OREANDA-NEWS. Fitch Ratings plans to withdraw the rating on Banco BPI S.A. (BPI) mortgage covered bonds (obrigacoes hipotecarias) programme in the next 30 days for commercial reasons.

Fitch reserves the right in its sole discretion to withdraw or maintain any rating at any time for any reason it deems sufficient. Fitch believes that investors benefit from increased rating coverage by Fitch and is providing approximately 30 days' notice to the market on the withdrawal. Ratings are subject to analytical review and change up to the time Fitch withdraws the ratings.

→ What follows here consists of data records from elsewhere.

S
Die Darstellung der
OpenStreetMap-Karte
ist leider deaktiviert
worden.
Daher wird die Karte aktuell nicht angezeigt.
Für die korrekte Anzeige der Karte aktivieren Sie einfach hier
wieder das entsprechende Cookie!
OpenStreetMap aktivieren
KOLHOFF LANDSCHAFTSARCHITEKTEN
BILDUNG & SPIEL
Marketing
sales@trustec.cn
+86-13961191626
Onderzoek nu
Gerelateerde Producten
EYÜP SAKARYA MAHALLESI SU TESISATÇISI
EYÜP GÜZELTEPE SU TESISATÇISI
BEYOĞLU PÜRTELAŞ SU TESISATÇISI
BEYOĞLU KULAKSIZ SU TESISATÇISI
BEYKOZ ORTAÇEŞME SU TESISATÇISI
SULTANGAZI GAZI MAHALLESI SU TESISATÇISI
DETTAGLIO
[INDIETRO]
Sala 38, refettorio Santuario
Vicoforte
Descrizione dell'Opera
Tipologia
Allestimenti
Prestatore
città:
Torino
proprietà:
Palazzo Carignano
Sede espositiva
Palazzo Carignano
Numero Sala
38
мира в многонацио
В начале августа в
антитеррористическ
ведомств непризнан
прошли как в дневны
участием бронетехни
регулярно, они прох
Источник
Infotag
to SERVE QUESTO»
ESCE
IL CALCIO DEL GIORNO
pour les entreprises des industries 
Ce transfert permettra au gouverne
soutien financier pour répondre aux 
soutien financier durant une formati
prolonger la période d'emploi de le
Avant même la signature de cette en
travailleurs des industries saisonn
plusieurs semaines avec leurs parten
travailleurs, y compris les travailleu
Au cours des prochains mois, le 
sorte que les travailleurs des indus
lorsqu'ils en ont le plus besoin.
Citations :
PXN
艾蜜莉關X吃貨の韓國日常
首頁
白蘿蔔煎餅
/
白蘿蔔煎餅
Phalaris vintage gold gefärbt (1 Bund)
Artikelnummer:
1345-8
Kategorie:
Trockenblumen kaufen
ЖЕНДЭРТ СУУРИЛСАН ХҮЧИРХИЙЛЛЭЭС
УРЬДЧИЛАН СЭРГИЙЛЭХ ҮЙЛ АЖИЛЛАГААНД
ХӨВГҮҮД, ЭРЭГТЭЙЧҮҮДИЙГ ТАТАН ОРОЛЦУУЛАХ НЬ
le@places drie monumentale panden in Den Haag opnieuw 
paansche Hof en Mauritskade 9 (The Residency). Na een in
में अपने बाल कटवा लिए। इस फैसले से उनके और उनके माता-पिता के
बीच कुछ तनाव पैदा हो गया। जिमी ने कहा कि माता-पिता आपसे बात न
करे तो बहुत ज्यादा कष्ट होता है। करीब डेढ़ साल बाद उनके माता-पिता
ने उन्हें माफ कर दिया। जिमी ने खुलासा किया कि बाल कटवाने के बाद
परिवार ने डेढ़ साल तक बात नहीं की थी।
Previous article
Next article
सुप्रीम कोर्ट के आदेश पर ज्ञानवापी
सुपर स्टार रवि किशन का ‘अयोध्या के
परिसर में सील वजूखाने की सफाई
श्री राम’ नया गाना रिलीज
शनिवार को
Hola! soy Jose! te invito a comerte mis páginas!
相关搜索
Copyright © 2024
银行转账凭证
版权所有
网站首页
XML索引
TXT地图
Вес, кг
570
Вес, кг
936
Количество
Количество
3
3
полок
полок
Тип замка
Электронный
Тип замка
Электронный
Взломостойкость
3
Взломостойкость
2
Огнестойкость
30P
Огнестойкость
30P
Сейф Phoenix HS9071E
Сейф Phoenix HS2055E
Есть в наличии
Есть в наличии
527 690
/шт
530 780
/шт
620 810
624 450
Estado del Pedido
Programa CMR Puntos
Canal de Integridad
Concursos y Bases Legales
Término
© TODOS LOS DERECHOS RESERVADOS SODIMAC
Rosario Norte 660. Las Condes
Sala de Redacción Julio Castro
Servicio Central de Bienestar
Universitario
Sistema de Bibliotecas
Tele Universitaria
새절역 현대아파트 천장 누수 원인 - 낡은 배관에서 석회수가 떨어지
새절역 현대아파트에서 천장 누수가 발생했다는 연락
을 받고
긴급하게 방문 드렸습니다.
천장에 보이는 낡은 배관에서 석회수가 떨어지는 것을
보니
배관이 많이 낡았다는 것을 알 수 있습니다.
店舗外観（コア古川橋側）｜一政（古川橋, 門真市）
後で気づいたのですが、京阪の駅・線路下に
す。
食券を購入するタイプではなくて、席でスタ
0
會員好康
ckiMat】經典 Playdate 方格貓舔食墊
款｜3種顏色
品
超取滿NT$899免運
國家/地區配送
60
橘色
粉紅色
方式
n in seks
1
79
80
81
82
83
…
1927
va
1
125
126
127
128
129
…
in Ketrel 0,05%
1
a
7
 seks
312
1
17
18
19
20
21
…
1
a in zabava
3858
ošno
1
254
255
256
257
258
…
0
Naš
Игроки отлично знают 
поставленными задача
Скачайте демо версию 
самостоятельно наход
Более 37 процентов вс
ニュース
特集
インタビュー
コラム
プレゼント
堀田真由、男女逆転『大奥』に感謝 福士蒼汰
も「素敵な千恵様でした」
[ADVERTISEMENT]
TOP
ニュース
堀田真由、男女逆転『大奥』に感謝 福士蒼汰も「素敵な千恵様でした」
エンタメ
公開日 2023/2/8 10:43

The obrigacoes hipotecarias issued by BPI are currently rated 'BBB'/Stable, three notches above the 'BB'/Stable Issuer Default Rating (IDR) of the bank. The agency rates BPI's mortgage covered bonds higher than the issuer due to outstanding recoveries expectation from the cover pool should the issuer stop paying its bonds when due.

In Fitch view, BPI's mortgage covered bonds do not have a lower default probability than their issuer, which therefore prevents their rating from reaching a higher category. This is mainly because the 12-month principal maturity extension stipulated in the documentation may not be adequate to refinance in time a pool of Portuguese mortgage loans, given the country's speculative-grade rating (BB+/Positive/B).